The answer is the line containing "Test task: present -> none" plus every line after it to the end of the material, retyped exactly and without the pictures.

##### RECORDS FOR THIS EXERCISE #####

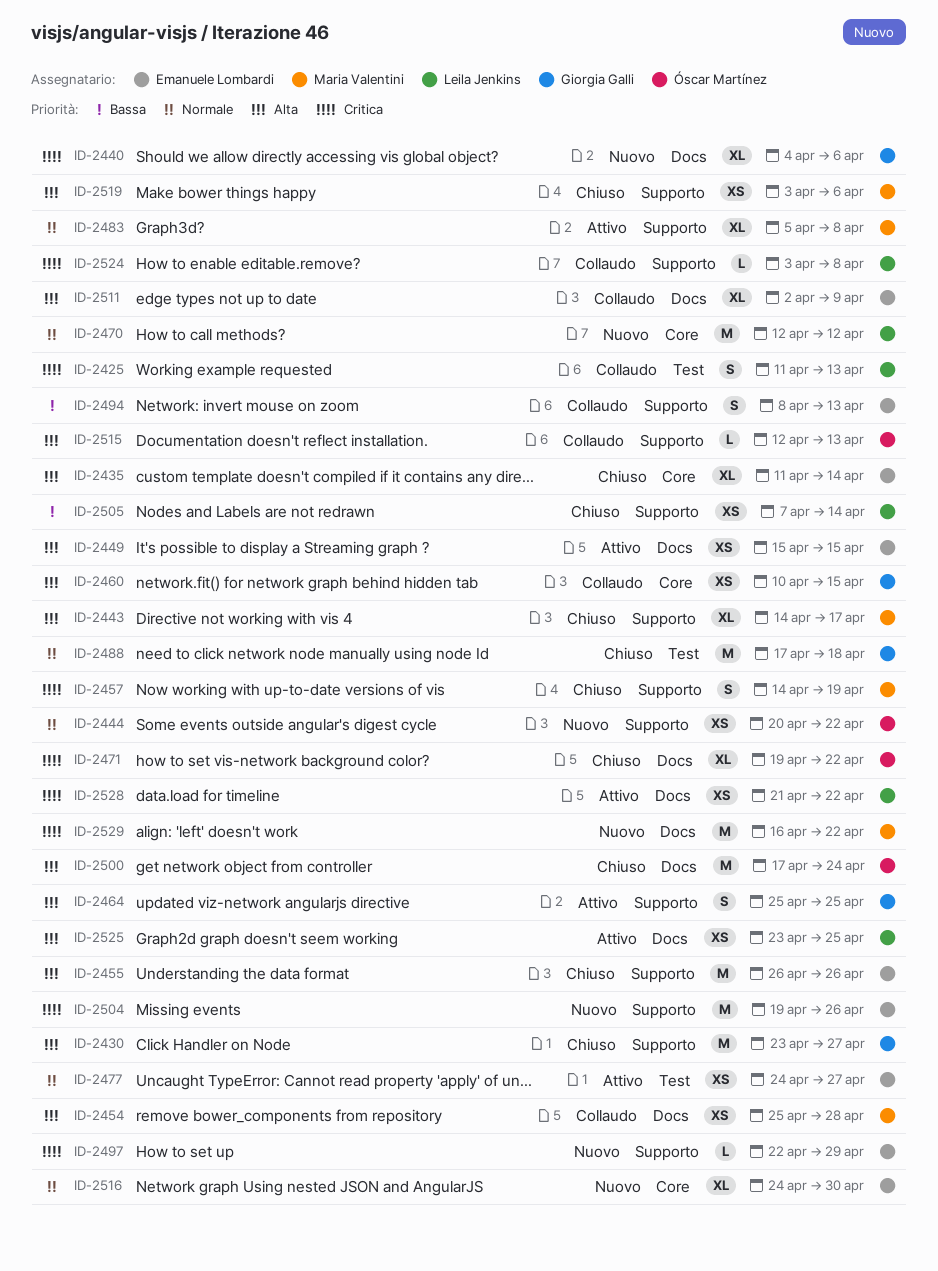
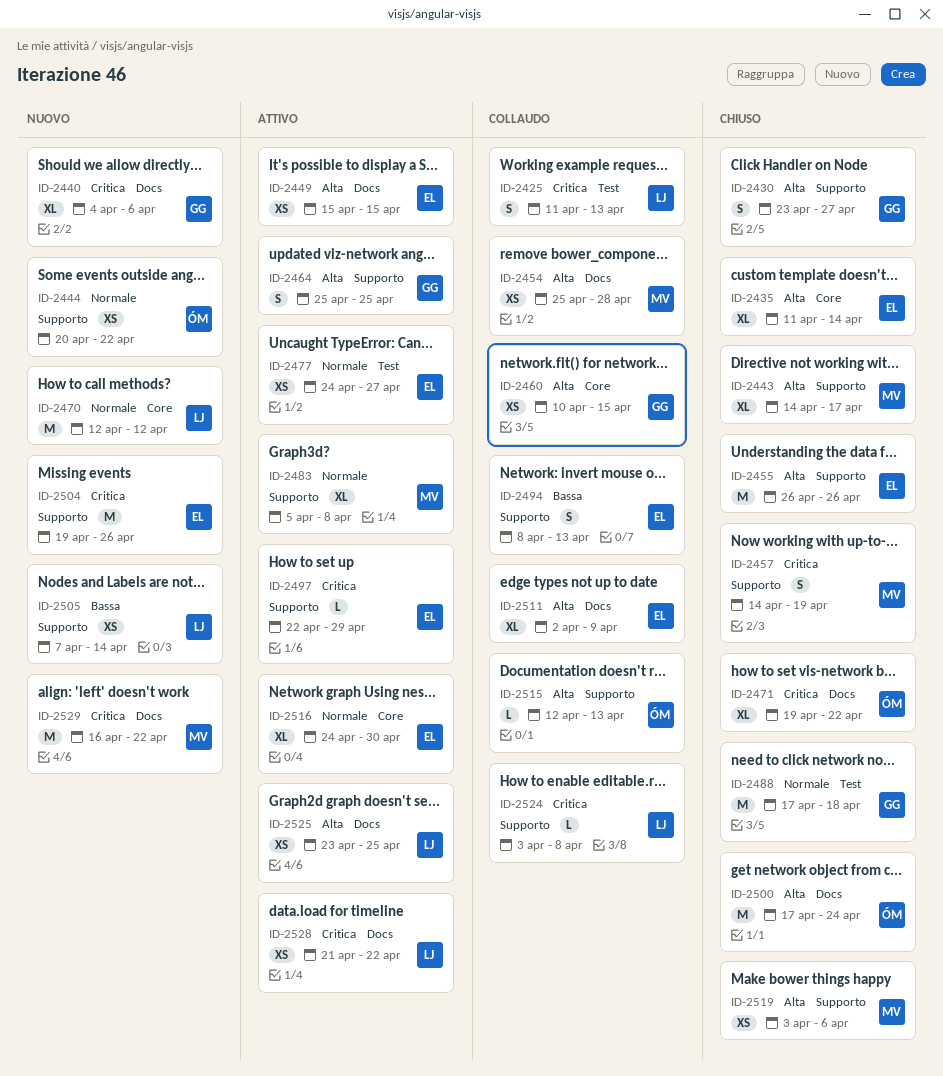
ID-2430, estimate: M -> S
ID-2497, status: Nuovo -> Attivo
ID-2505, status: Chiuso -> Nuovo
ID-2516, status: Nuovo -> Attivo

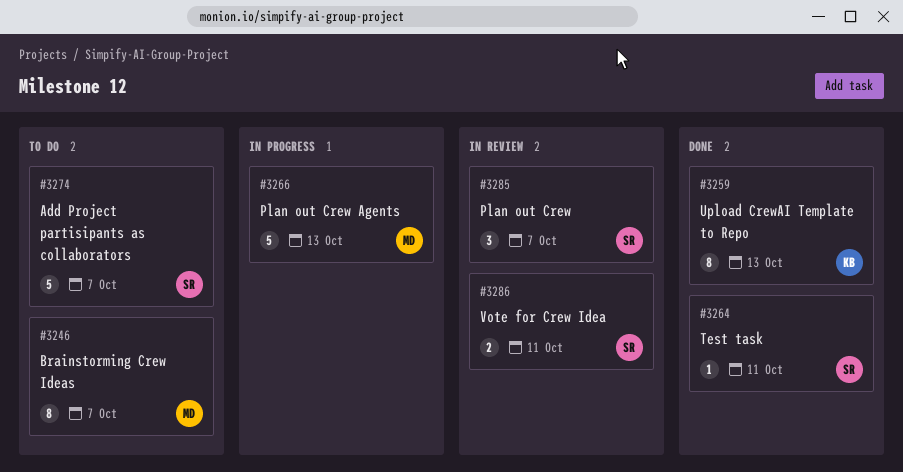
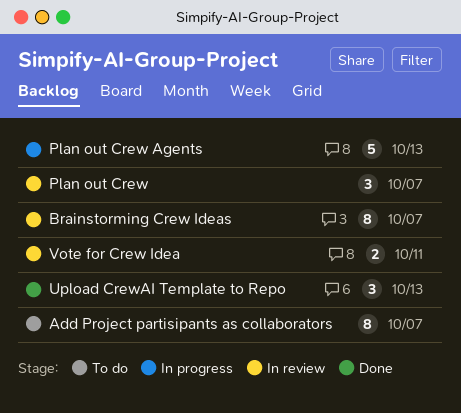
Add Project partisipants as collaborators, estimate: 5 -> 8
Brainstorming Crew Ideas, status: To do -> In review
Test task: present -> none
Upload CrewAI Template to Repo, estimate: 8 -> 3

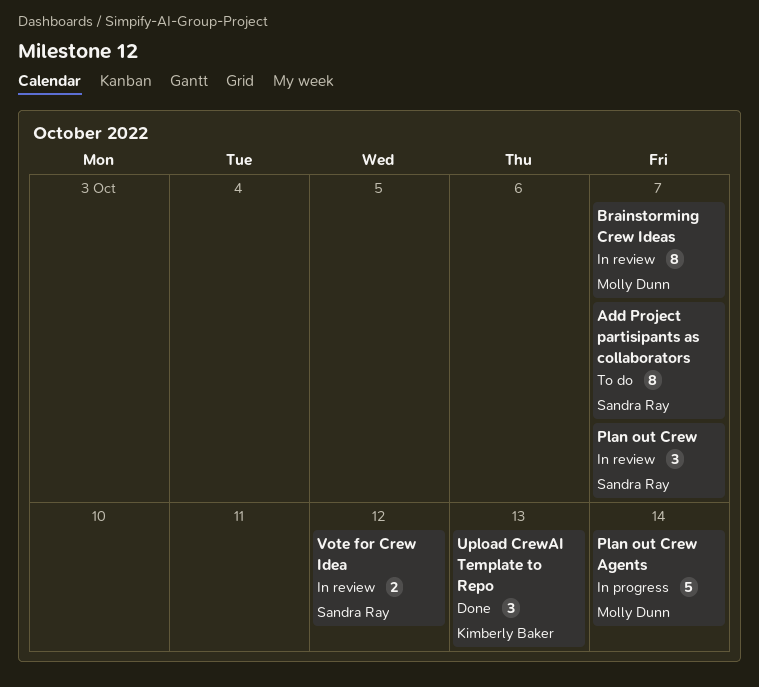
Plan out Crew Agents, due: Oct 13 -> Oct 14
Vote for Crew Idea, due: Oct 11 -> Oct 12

#####

--- EXPECTED ANSWER ---
Test task: present -> none
Upload CrewAI Template to Repo, estimate: 8 -> 3

Plan out Crew Agents, due: Oct 13 -> Oct 14
Vote for Crew Idea, due: Oct 11 -> Oct 12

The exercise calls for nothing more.